I think that she is not just a practitioner (legitimate or not) she is an activist, and it is really quite understandable that an activist would be pushing the limits of their rights under the law to appeal towards whatever ideology they are advocating - interestingly she is exercising the very rights she is afforded as a US Citizen, which she would not have had as a kanaka maoli, to advocate against the USA and its oppression of kanaka maoli.

*Lastly, I am not sure she is really guilty of doing anything wrong (my personal moral assessment) other than in the strictest since of breaking the law (our societies ethics), but regardless it does irk me because if I or some other Tom, Dick or Jane decided to do the same thing you can bet we'd be paying the fine. So in that sense, this particular issue or scenario among many others in Hawaii and elsewhere involving 'cultural rights' remind me of the novel Animal Farm by George Orwell and how "All animals are equal but some are more equal than others".
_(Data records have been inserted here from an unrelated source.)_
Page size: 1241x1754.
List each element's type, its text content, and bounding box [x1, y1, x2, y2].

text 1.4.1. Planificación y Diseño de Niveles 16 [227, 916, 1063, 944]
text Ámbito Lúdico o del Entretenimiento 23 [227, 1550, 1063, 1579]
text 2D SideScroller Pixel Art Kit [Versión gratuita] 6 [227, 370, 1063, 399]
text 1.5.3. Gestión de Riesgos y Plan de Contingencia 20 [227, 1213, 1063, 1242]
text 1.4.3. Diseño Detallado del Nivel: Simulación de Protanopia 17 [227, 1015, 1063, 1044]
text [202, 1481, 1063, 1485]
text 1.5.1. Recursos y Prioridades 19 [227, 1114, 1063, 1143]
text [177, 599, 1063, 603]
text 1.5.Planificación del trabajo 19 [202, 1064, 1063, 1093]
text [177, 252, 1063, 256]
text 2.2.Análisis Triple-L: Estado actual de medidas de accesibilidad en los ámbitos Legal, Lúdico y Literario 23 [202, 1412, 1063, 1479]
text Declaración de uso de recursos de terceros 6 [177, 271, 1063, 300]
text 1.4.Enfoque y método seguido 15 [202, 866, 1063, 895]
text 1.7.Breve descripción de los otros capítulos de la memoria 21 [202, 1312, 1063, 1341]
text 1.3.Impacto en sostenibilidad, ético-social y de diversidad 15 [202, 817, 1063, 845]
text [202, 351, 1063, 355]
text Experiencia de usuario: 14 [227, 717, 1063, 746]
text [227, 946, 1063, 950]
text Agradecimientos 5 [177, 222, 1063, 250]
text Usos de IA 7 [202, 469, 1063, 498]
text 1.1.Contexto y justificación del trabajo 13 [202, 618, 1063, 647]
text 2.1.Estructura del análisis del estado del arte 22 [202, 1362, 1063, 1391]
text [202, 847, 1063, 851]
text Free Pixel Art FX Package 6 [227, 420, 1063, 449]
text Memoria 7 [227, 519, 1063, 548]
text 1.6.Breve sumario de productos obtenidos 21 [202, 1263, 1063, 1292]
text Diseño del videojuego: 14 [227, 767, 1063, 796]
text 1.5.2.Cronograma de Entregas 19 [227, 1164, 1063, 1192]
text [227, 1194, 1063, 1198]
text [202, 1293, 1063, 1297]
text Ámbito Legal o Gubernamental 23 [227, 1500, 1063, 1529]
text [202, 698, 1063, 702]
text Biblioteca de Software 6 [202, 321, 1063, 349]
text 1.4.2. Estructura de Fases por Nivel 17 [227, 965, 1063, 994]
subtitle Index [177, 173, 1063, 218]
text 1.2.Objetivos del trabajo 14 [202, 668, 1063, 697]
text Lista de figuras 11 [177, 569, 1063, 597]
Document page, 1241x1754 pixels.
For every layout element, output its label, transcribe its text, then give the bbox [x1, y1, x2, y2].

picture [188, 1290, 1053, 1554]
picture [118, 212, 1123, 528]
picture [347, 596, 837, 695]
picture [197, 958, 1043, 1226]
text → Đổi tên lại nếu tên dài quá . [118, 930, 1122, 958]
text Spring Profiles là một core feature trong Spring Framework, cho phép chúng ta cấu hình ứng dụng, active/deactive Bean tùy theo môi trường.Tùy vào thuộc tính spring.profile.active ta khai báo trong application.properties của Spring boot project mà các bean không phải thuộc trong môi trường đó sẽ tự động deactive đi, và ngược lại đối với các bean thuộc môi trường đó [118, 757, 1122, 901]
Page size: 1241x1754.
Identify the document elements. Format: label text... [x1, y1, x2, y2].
RE: Kealoha Pisciotta - Mauka & Makai - MarkD - 07-24-2018

"Kealoha calls herself a native practitioner. Does anyone know the kupuna she studied under, or which cultural practices she studied, and for how long?... not every person who portrays themselves as a healer, or practitioner has the legitimate background."

One can understand the faults that outsiders, i.e., non-tribal-people (I am one) can find with the seeming inconsistencies and extremism of some so-called indigenous viewpoints. But their sometimes retort, our prerogative, none of your business, has some merit.

Sometimes native people get extreme rights, like the right to kill whales in some instances. Or reservations they control. Part of this stems from history: the dislocation of native cultures by Western culture over some 500 years.

"....just as your doctor or dentist has framed certificates of his educational background....should we expect less from our cultural experts?"

Yes, much less. Doctors and dentists offer expert, sometime dangerous, services to the public at large. Native people do no such thing. Their obligation to justify and explain themselves is much less.


RE: Kealoha Pisciotta - Mauka & Makai - kalakoa - 07-24-2018

Doctors and dentists offer expert, sometime dangerous, services to the public at large. Native people do no such thing. Their obligation to justify and explain themselves is much less.

Then the legal protections afforded to "practitioners" should be correspondingly less.